Investment Strategies

This Is No Time To Pull Investments Off The Table, Argues Charles Schwab

Tom Burroughes Group Editor 7 April 2017

This Is No Time To Pull Investments Off The Table, Argues Charles Schwab

The US firm gave a ringing endorsement of the case for staying invested in the current economic environment when it addressed a conference in Hong Kong.

Investors should not take their chips off the table despite recent geopolitical jitters and the hike to US interest rates by the Federal Reserve, according to Charles Schwab, the US-headquartered brokerage and investment services giant.  

"Although the fear of uncertainty reflects the potential threat posed by policy risks to future growth, economic and profit growth continue to improve in the near term and support stocks. Adding on to that, low chance of recession, improving growth, positive economic surprises, recovering earnings estimates and a return of investor buying are strong reasons why investors should stay invested," Jeffrey Kleintop, chief global investment strategist at the firm, told a press conference in Hong Kong yesterday. 

Global growth and inflation have picked up; nominal gross domestic product growth may exceed 5 per cent in 2017 for the first time in six years, helping the sales of global companies to grow for the first time since 2012. Kleintop said economic data across the world continued to exceed economists' estimates. 

"In response to improving global economic data, analysts have been raising their earnings per share expectations for global companies. While still below prior peaks, earnings estimates have been improving and helping to lift stocks. The return of inflation in 2017 may help to lift sales for global companies, bolstering business leaders' confidence and spending," he said.

Investors may expect the “populist” revolts that shook elections last year to continue, but that trend may not endure because issues that have fuelled hostility to the European Union, for example, have lost momentum, Kleintop said. 

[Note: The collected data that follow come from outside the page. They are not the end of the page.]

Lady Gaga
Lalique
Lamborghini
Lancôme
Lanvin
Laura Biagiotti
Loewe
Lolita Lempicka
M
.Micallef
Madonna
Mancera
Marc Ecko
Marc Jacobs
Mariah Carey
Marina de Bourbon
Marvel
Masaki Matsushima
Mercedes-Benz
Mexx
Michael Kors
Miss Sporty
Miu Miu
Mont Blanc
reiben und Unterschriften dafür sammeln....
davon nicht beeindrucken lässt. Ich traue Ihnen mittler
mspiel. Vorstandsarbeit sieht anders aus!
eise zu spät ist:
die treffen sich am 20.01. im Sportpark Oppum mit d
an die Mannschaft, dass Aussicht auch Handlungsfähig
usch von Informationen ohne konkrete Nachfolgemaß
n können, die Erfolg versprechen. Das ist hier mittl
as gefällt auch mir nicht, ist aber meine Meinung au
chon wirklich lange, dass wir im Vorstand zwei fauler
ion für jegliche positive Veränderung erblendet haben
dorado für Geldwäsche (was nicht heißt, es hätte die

On the US front, economic data have improved alongside the prospect of a business-friendly administration under Donald Trump, helping to bolster both stock prices and Treasury yields. Although bouts of volatility and market pullbacks should be expected, improving earnings growth and stronger US equity fund flows should keep the bull market alive in 2017, he said.

"We believe developed market international stocks may underperform US stocks over the next six to 12 months due to concerns about political risk in Europe and expectations of relatively stronger US growth accompanied by a firm dollar," he added.